PORT-AU-PRINCE (Reuters) – Martine Moise, the widow of Haiti’s assassinated president Jovenel Moise, returned to the Caribbean nation on Saturday for his funeral after she was treated in a Miami hospital for injuries sustained during the July 7 attack at their private residence.
Jovenel Moise was shot dead when assassins armed with assault rifles stormed his home in the hills above Port-au-Prince, tipping the country into uncertainty and sparking a frenzied investigation to identify the authors of the plan.
The Prime Minister’s office tweeted a video of Martine Moise arriving back at the Haitian capital’s Toussaint Louverture international airport on Saturday, wearing all black clothing, donning a bullet proof vest and with her right arm in a sling. She was greeted by Interim Prime Minister Claude Joseph.
“The Prime Minister, Dr. Claude Joseph, welcomes the First Lady, Martine Moise, who arrives in Haiti for the funeral of her husband,” the Prime Minister’s office said.
Martine Moise had tweeted earlier this week while in Miami that she was still coming to terms with the killing of her husband and had thanked a “team of guardian angels who helped me through this terrible time.”
Earlier on Saturday, the important Core Group of international ambassadors and representatives had urged “the formation of a consensual and inclusive government”.
“To this end, we strongly encourage the designated Prime Minister Ariel Henry to continue the mission entrusted to him to form such a government,” the group said. Henry, who Moise designated Prime Minister shortly before being killed, has not been sworn into his position and the country is being led by Joseph.
The Core Group is made up of ambassadors from Germany, Brazil, Canada, Spain, the United States, France, the European Union and special representatives from the United Nations and the Organization of American States.
“As Haiti faces serious dangers, the members of the group express the wish that all political, economic and civil society actors in the country fully support the authorities in their efforts to restore security throughout the country,” it said.

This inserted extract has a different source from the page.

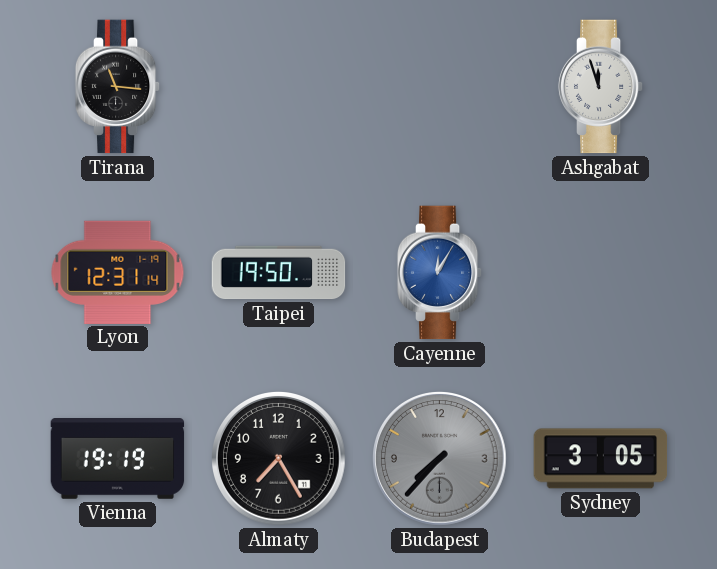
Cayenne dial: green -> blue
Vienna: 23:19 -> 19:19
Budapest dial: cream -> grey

The group also called for the organization of “free, fair, transparent and credible legislative and presidential elections as quickly as possible”.
Senior opposition Senator Patrice Dumont, one of only 10 sitting lawmakers in the normally 30-seat Senate said on Thursday that fair elections cannot be held for at least a year due to the influence of violent gangs and a compromised electoral council.
On Friday a Colombian police chief said the assassination may have ordered by a former Haitian justice ministry official, citing a preliminary investigation that has implicated Haitian-Americans and former Colombian soldiers.